Still, I have noticed that some people – young people in particular – take the wonders of this age pretty much for granted. I suppose that this is so because it is hard to sustain a sense of fantasy in the face of many marvels which science and technology pour out week after week. But when one can look back as far as I can, and remember that the working of a kitchen tap once filled him with wonder, he can truly appreciate the fantastic changes which have taken place and gain the true perspective of age.

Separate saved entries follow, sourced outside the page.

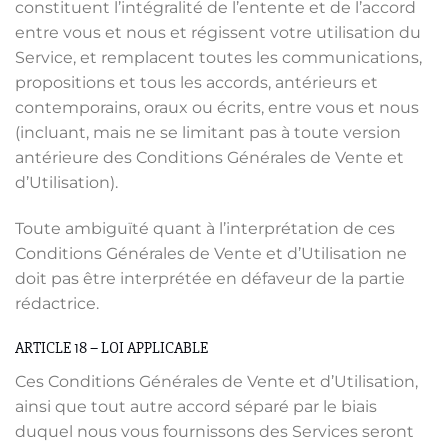
constituent l’intégralité de l’entente et de l’accord
entre vous et nous et régissent votre utilisation du
Service, et remplacent toutes les communications,
propositions et tous les accords, antérieurs et
contemporains, oraux ou écrits, entre vous et nous
(incluant, mais ne se limitant pas à toute version
antérieure des Conditions Générales de Vente et
d’Utilisation).
Toute ambiguïté quant à l’interprétation de ces
Conditions Générales de Vente et d’Utilisation ne
doit pas être interprétée en défaveur de la partie
rédactrice.
ARTICLE 18 – LOI APPLICABLE
Ces Conditions Générales de Vente et d’Utilisation,
ainsi que tout autre accord séparé par le biais
duquel nous vous fournissons des Services seront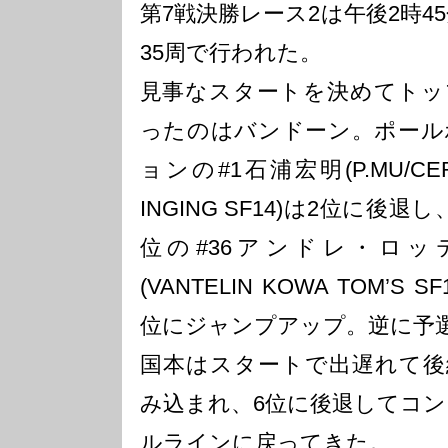
第7戦決勝レース2は午後2時4
35周で行われた。
見事なスタートを決めてトッ
ったのはバンドーン。ポール
ョンの#1石浦宏明(P.MU/CER
INGING SF14)は2位に後退
位の#36アンドレ・ロッ
(VANTELIN KOWA TOM’S SF
位にジャンプアップ。逆に予
国本はスタートで出遅れて後
み込まれ、6位に後退してコ
ルラインに戻ってきた。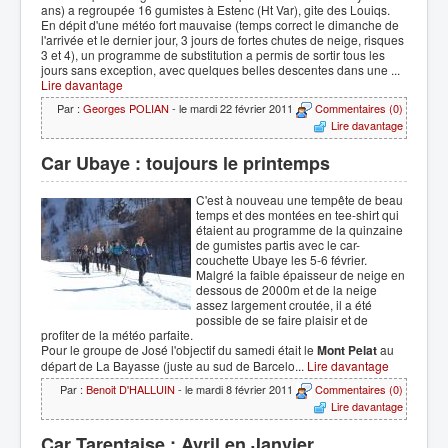
ans) a regroupée 16 gumistes à Estenc (Ht Var), gite des Louiqs.
En dépit d'une météo fort mauvaise (temps correct le dimanche de
l'arrivée et le dernier jour, 3 jours de fortes chutes de neige, risques
3 et 4), un programme de substitution a permis de sortir tous les
jours sans exception, avec quelques belles descentes dans une ...
Lire davantage
Par :
Georges POLIAN
- le mardi 22 février 2011
Commentaires (0)
Lire davantage
Car Ubaye : toujours le printemps
C'est à nouveau une tempête de beau
temps et des montées en tee-shirt qui
étaient au programme de la quinzaine
de gumistes partis avec le car-
couchette Ubaye les 5-6 février.
Malgré la faible épaisseur de neige en
dessous de 2000m et de la neige
assez largement croutée, il a été
possible de se faire plaisir et de
profiter de la météo parfaite.
Pour le groupe de José l'objectif du samedi était le
Mont Pelat
au
départ de La Bayasse (juste au sud de Barcelo...
Lire davantage
Par :
Benoit D'HALLUIN
- le mardi 8 février 2011
Commentaires (0)
Lire davantage
Car Tarentaise : Avril en Janvier...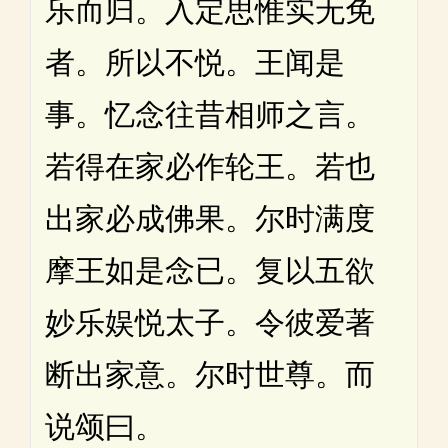
乐而归。入定思惟实无免
者。所以不悦。王闻是
事。忆念往昔相师之言。
若得在家必作轮王。若也
出家必成佛果。尔时满度
摩王如是念已。复以五欲
妙乐娱悦太子。令彼爱著
断出家意。尔时世尊。而
说颂曰。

I have had a long, long life – a full one and a good one. Sometimes I stop whatever I am doing to wonder at the good fortune I have had in this lengthy pilgrimage. I have had a loving family, many devoted and loyal friends, good health (and what a blessing to have it still), all the material comforts a man could want (and these are by no means unimportant). But above all, I have had the opportunity to serve my country. This has meant most to me.

America has always been considered the Land of Opportunity. It has given its citizens advantages and liberties which no other people can claim. I cannot say that I have discharged the debt I owe this country for what it has given me, but in good conscience I can say I have tried (The Public Years, 415-414).